For purposes of determining whether a Market Disruption Event has occurred
the relevant percentage contribution of a security to the level of the Index or
any Successor Index will be based on a comparison of (x) the portion of the
level of the index attributable to that security and (y) the overall level of
the index, in each case immediately before the occurrence of the Market
Disruption Event.
"Maturity Payment Amount" shall have the meaning set forth in Section 2 of
this Annex A.
"Nasdaq" shall mean The Nasdaq Stock Market, Inc.
"NYSE" shall mean The New York Stock Exchange, Inc.

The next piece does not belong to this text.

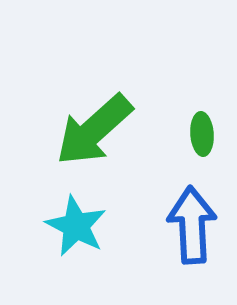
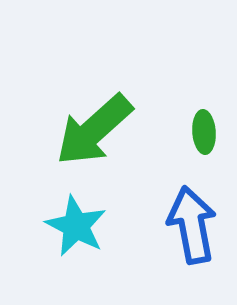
green ellipse: moved 2 px right, 2 px up
blue arrow: rotated 8 degrees counterclockwise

"Securities" shall have the meaning set forth in the preamble to this
Agreement.
"Stated Maturity Date" shall mean November 6, 2009 (or if November 6, 2009
is not a Business Day, on the next succeeding Business Day); provided, that if a
Market Disruption Event occurs on the Valuation Date, the Stated Maturity Date
shall be the third Business Day following the date the Final Index Level is
determined.
"Successor Index" shall have the meaning set forth in Section 3(a) of this
Annex A.
"Trustee" shall have the meaning set forth in the preamble to this
Agreement.
"Valuation Date" shall mean November 3, 2009; provided, that if such day is
not an Exchange Business Day, the Valuation Date shall mean the next succeeding
Exchange Business Day; provided further, that if a Market Disruption Event
occurs on such date, the Valuation Date will be the next succeeding Exchange
Business Day on which no Market Disruption Event occurs.